Re: Fallback to UTF-8 from olivier Thereaux on 2008-05-05 (www-validator@w3.org from May 2008)

From: olivier Thereaux <ot@w3.org>
Date: Mon, 5 May 2008 10:21:12 +0900
To: Andreas Prilop <prilop2008@trashmail.net>
Cc: www-validator@w3.org
Message-Id: <0B923BB8-F23E-4BE6-AC6B-7EAA9100D7D5@w3.org>

On 2-May-08, at 11:09 PM, Andreas Prilop wrote:
> With UTF-8 or Windows-1252 assumed, the W3C validator simply gives up
> and does nothing
>
>   "Sorry! This document can not be checked."
>
> when it finds some byte (or byte sequence) that it cannot
> interpret as Windows-1252 or UTF-8.

Which is why the validator was patched to try latin-1, after utf-8 and  
win-1252.  Can you give it a look?

http://qa-dev.w3.org/wmvs/HEAD/

> The W3C validator just reports "non SGML character number ...",
> which is still better than to sit there and to do nothing.

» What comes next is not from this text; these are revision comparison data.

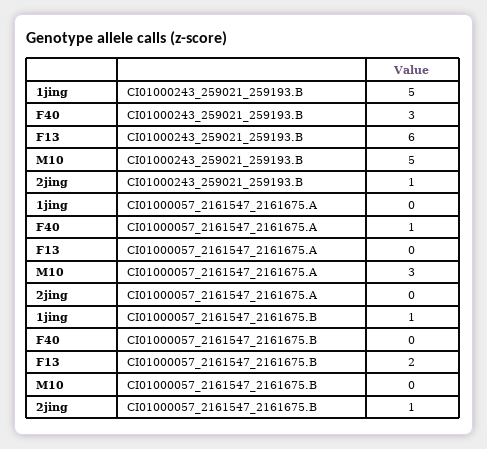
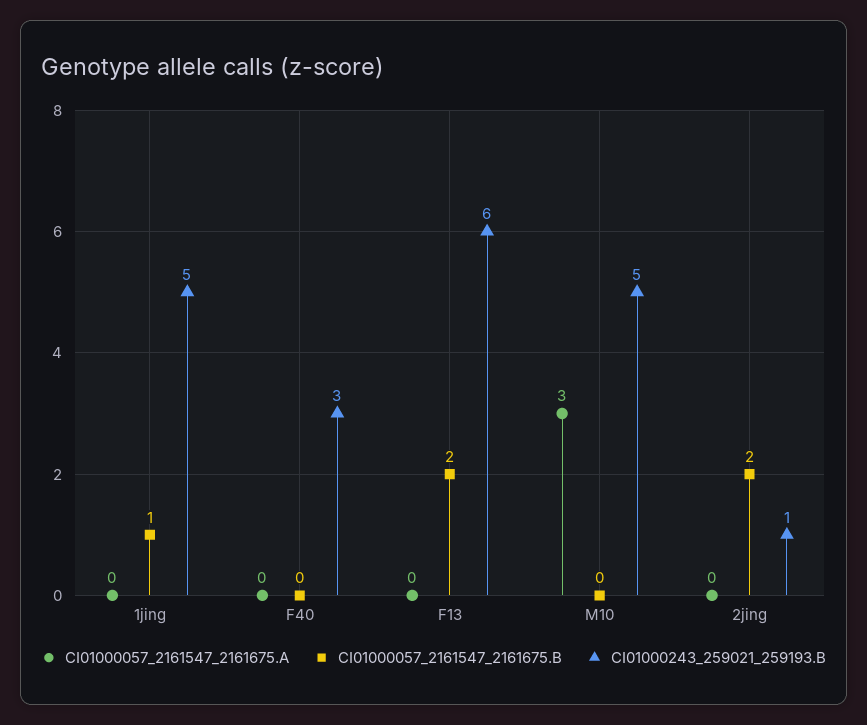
  {
    "CI01000243_259021_259193.B": {
      "1jing": 5,
      "F40": 3,
      "F13": 6,
      "M10": 5,
      "2jing": 1
    },
    "CI01000057_2161547_2161675.A": {
      "1jing": 0,
-     "F40": 1,
+     "F40": 0,
      "F13": 0,
      "M10": 3,
      "2jing": 0
    },
    "CI01000057_2161547_2161675.B": {
      "1jing": 1,
      "F40": 0,
      "F13": 2,
      "M10": 0,
-     "2jing": 1
+     "2jing": 2
    }
  }

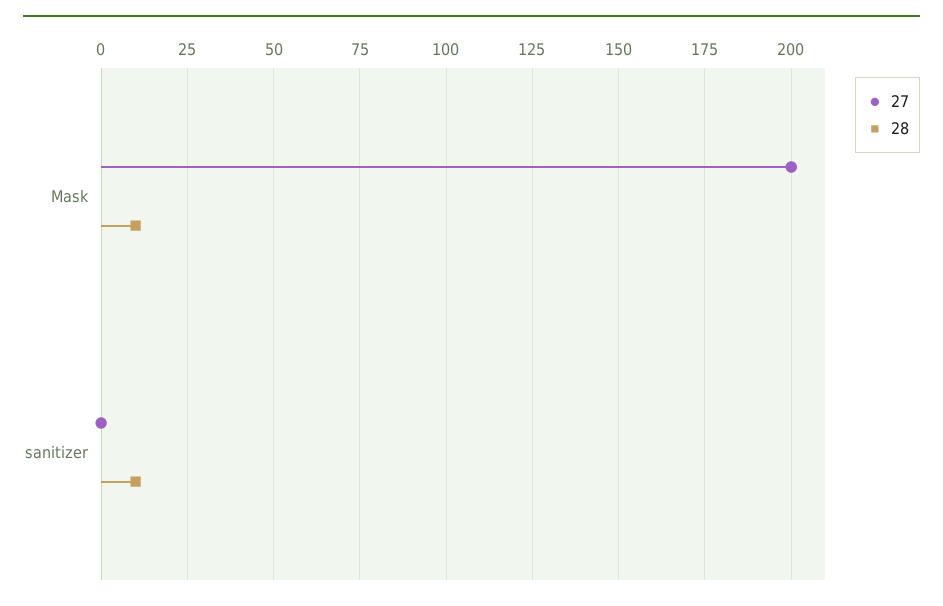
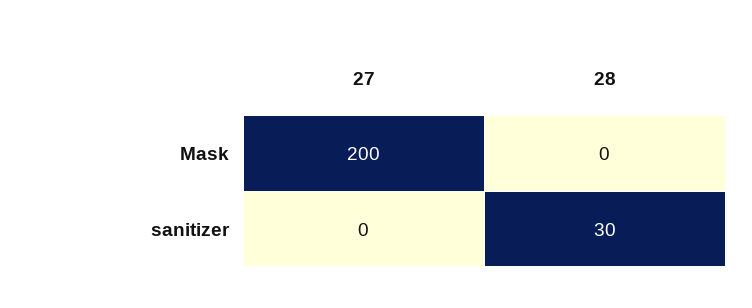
  {
    "27": {
      "Mask": 200,
      "sanitizer": 0
    },
    "28": {
-     "Mask": 10,
+     "Mask": 0,
-     "sanitizer": 10
+     "sanitizer": 30
    }
  }

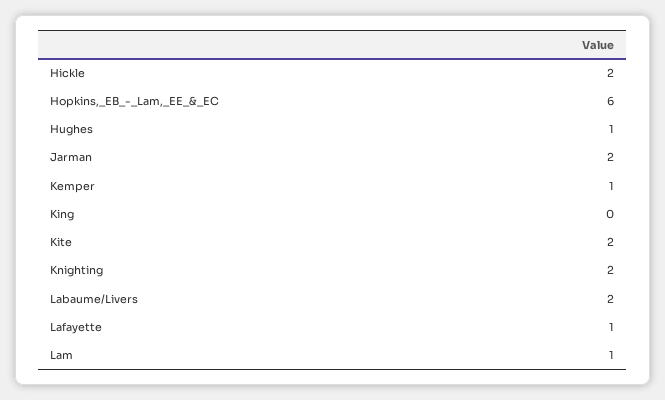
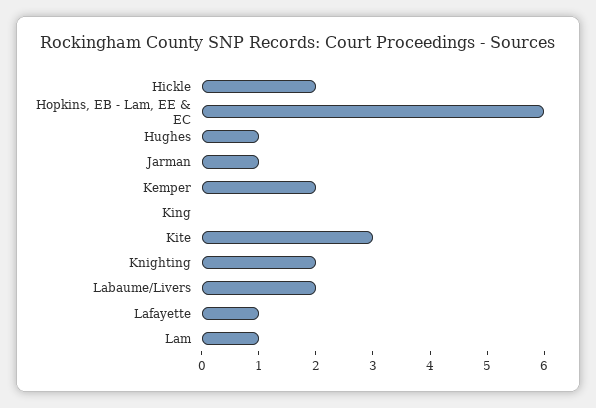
  {
    "Hickle": 2,
    "Hopkins,_EB_-_Lam,_EE_&_EC": 6,
    "Hughes": 1,
-   "Jarman": 2,
+   "Jarman": 1,
-   "Kemper": 1,
+   "Kemper": 2,
    "King": 0,
-   "Kite": 2,
+   "Kite": 3,
    "Knighting": 2,
    "Labaume/Livers": 2,
    "Lafayette": 1,
    "Lam": 1
  }

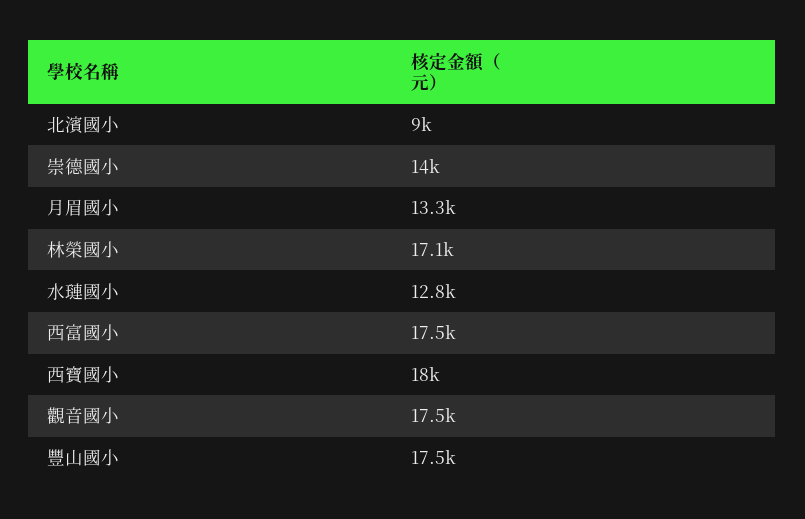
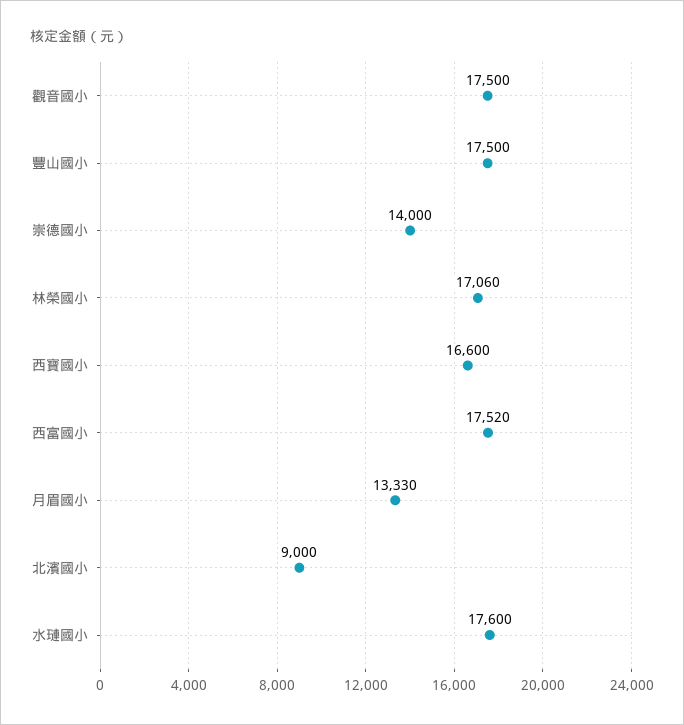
  {
    "北濱國小": 9000,
    "崇德國小": 14000,
    "月眉國小": 13330,
    "林榮國小": 17060,
-   "水璉國小": 12800,
+   "水璉國小": 17600,
    "西富國小": 17520,
-   "西寶國小": 18000,
+   "西寶國小": 16600,
    "觀音國小": 17500,
    "豐山國小": 17500
  }

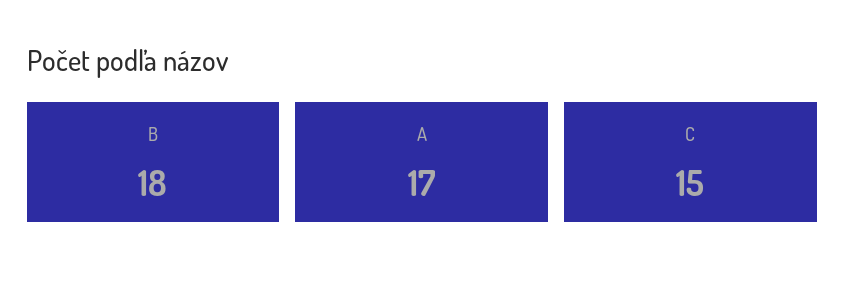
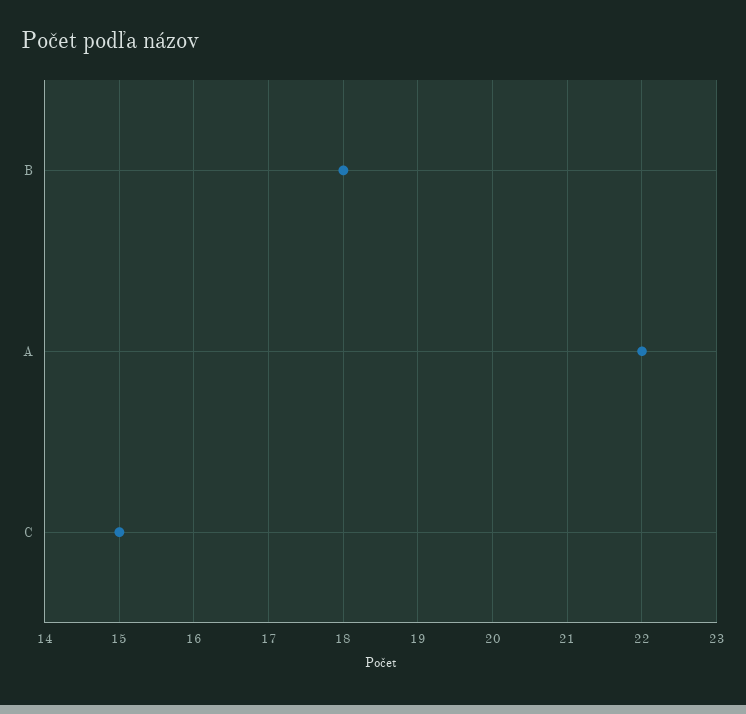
  {
    "B": 18,
-   "A": 17,
+   "A": 22,
    "C": 15
  }

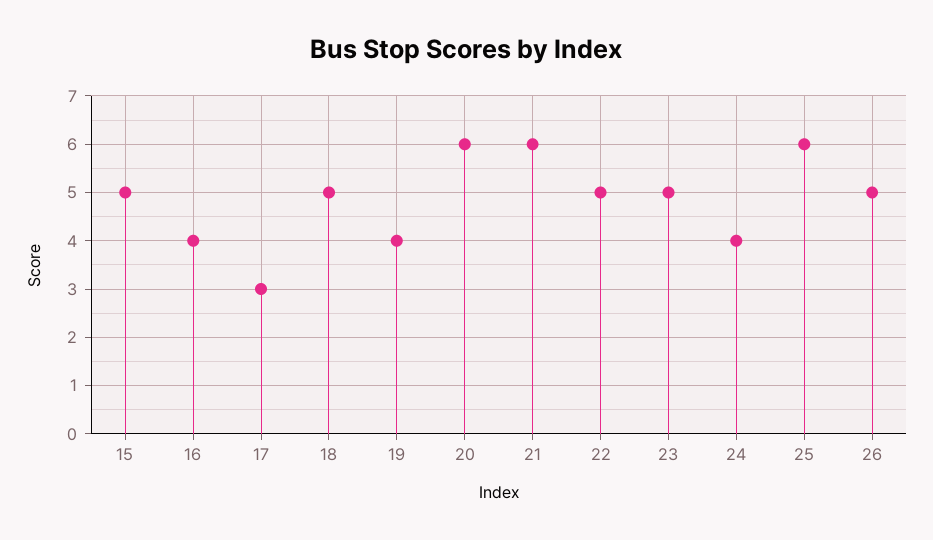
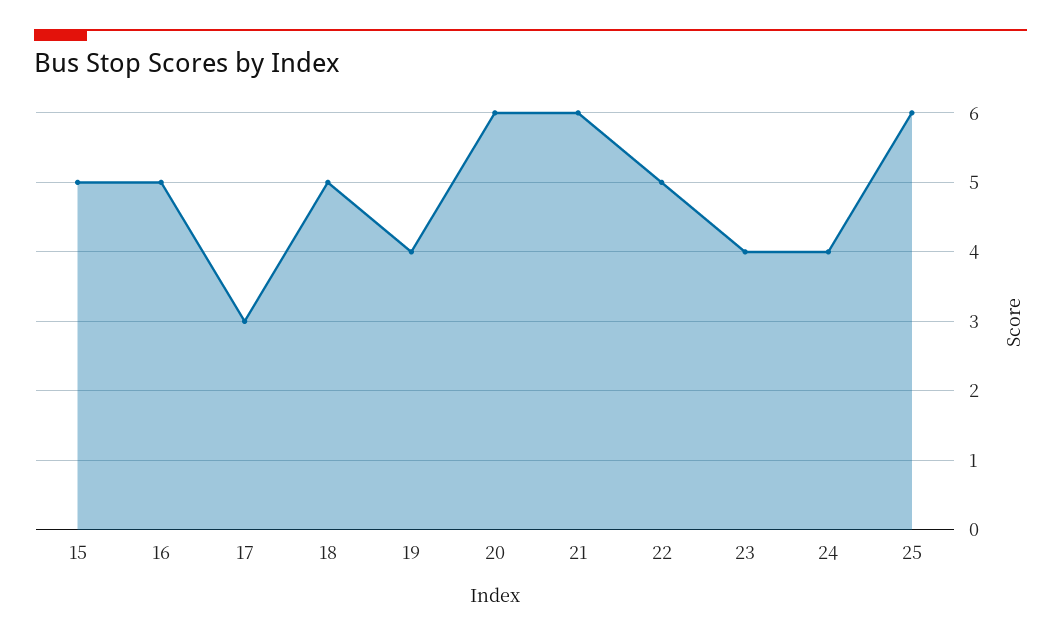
  {
    "15": 5,
-   "16": 4,
+   "16": 5,
    "17": 3,
    "18": 5,
    "19": 4,
    "20": 6,
    "21": 6,
    "22": 5,
-   "23": 5,
+   "23": 4,
    "24": 4,
-   "25": 6,
+   "25": 6
-   "26": 5
  }

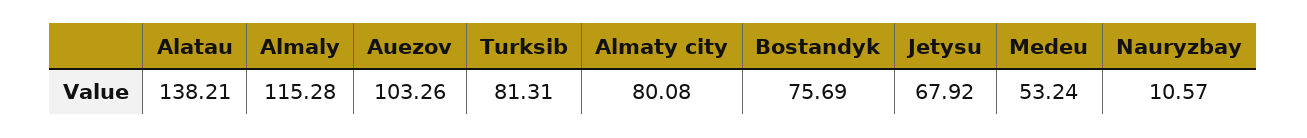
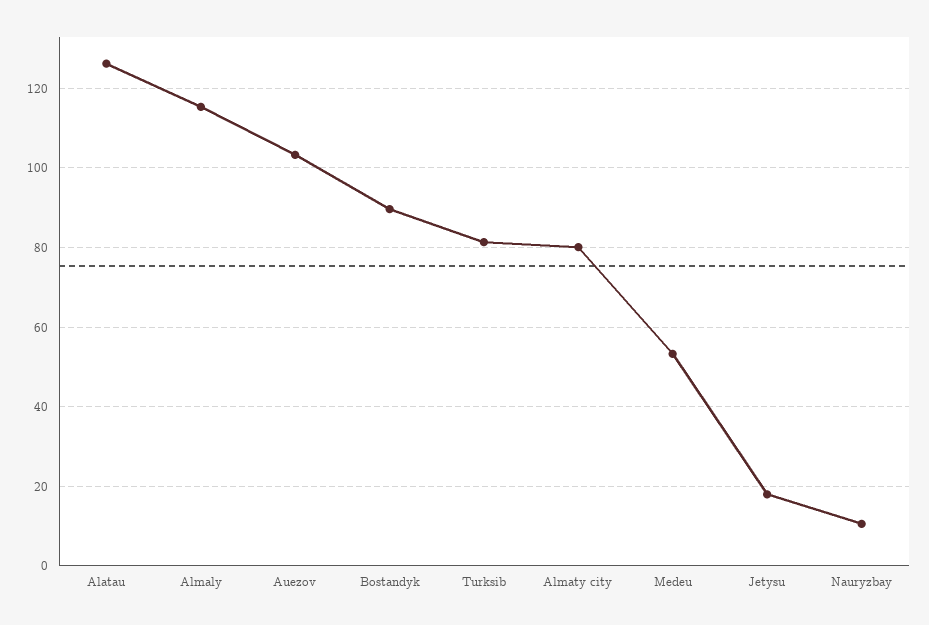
  {
-   "Alatau": 138.21,
+   "Alatau": 126,
    "Almaly": 115.28,
    "Auezov": 103.26,
    "Turksib": 81.31,
    "Almaty city": 80.08,
-   "Bostandyk": 75.69,
+   "Bostandyk": 90,
-   "Jetysu": 67.92,
+   "Jetysu": 18,
    "Medeu": 53.24,
    "Nauryzbay": 10.57
  }

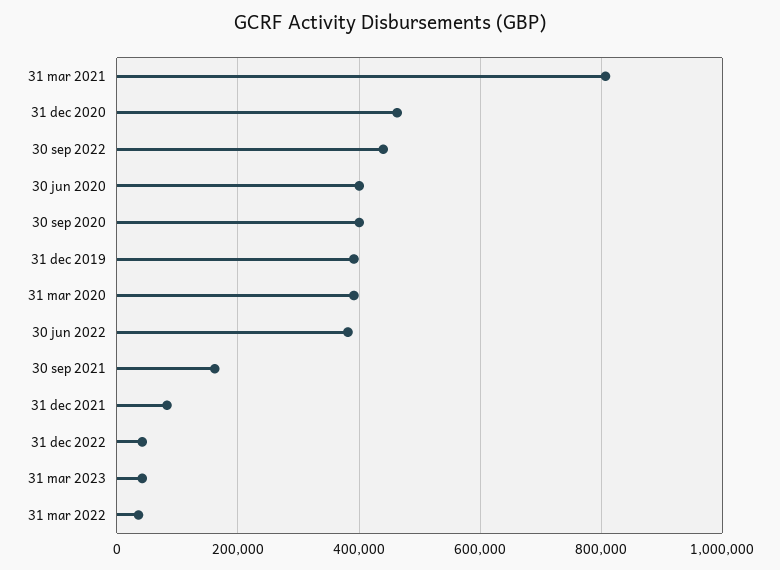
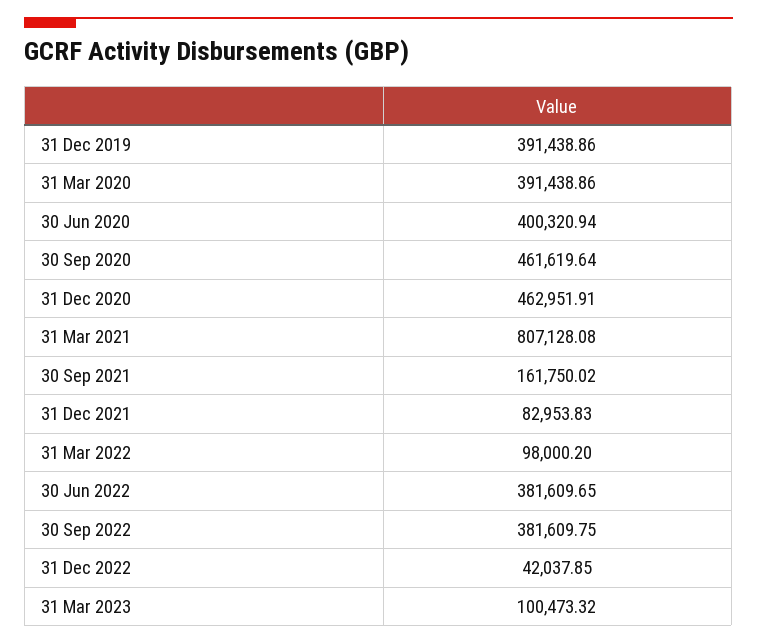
  {
    "31 mar 2021": 807128.08,
    "31 dec 2020": 462951.91,
-   "30 sep 2022": 440000,
+   "30 sep 2022": 381609.75,
    "30 jun 2020": 400320.94,
-   "30 sep 2020": 400000,
+   "30 sep 2020": 461619.64,
    "31 dec 2019": 391438.86,
    "31 mar 2020": 391438.86,
    "30 jun 2022": 381609.65,
    "30 sep 2021": 161750.02,
    "31 dec 2021": 82953.83,
    "31 dec 2022": 42037.85,
-   "31 mar 2023": 40000,
+   "31 mar 2023": 100473.32,
-   "31 mar 2022": 40000
+   "31 mar 2022": 98000.2
  }

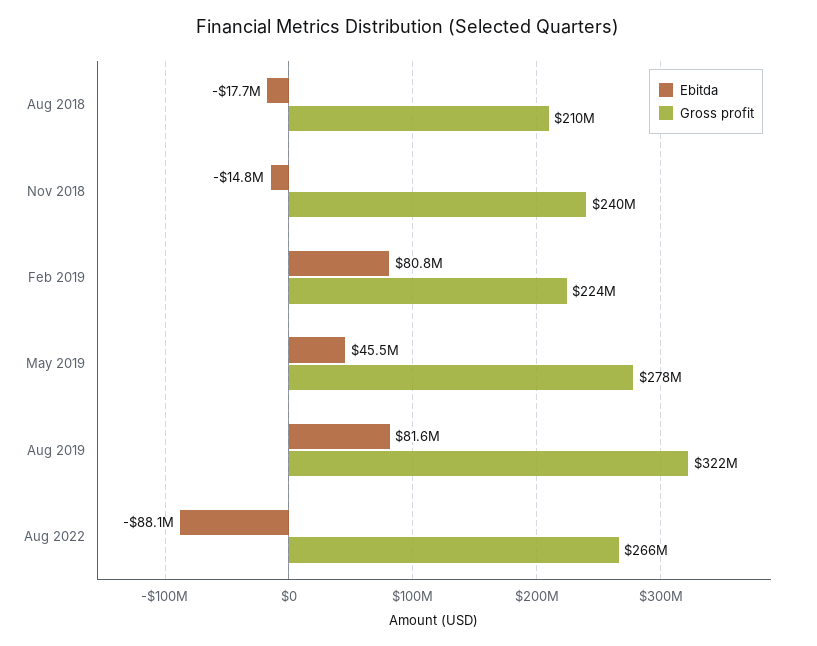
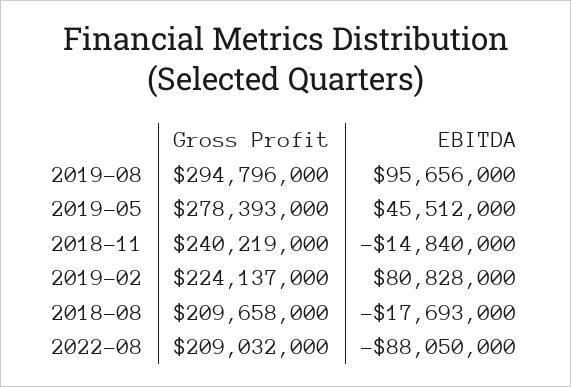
  {
    "Ebitda": {
      "Aug 2018": -17693000,
      "Nov 2018": -14840000,
      "Feb 2019": 80828000,
      "May 2019": 45512000,
-     "Aug 2019": 81600000,
+     "Aug 2019": 95656000,
      "Aug 2022": -88050000
    },
    "Gross profit": {
      "Aug 2018": 209658000,
      "Nov 2018": 240219000,
      "Feb 2019": 224137000,
      "May 2019": 278393000,
-     "Aug 2019": 322000000,
+     "Aug 2019": 294796000,
-     "Aug 2022": 266000000
+     "Aug 2022": 209032000
    }
  }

Arguably. For experts in SGML and markup languages, yes, "non SGML  
character" is an obvious sign of an encoding issue. For most people,  
however, "non SGML character number" is gibberish, whereas "sorry,  
there is a problem because I could not determine the encoding of your  
document" is somewhat understandable.

Received on Monday, 5 May 2008 01:21:45 UTC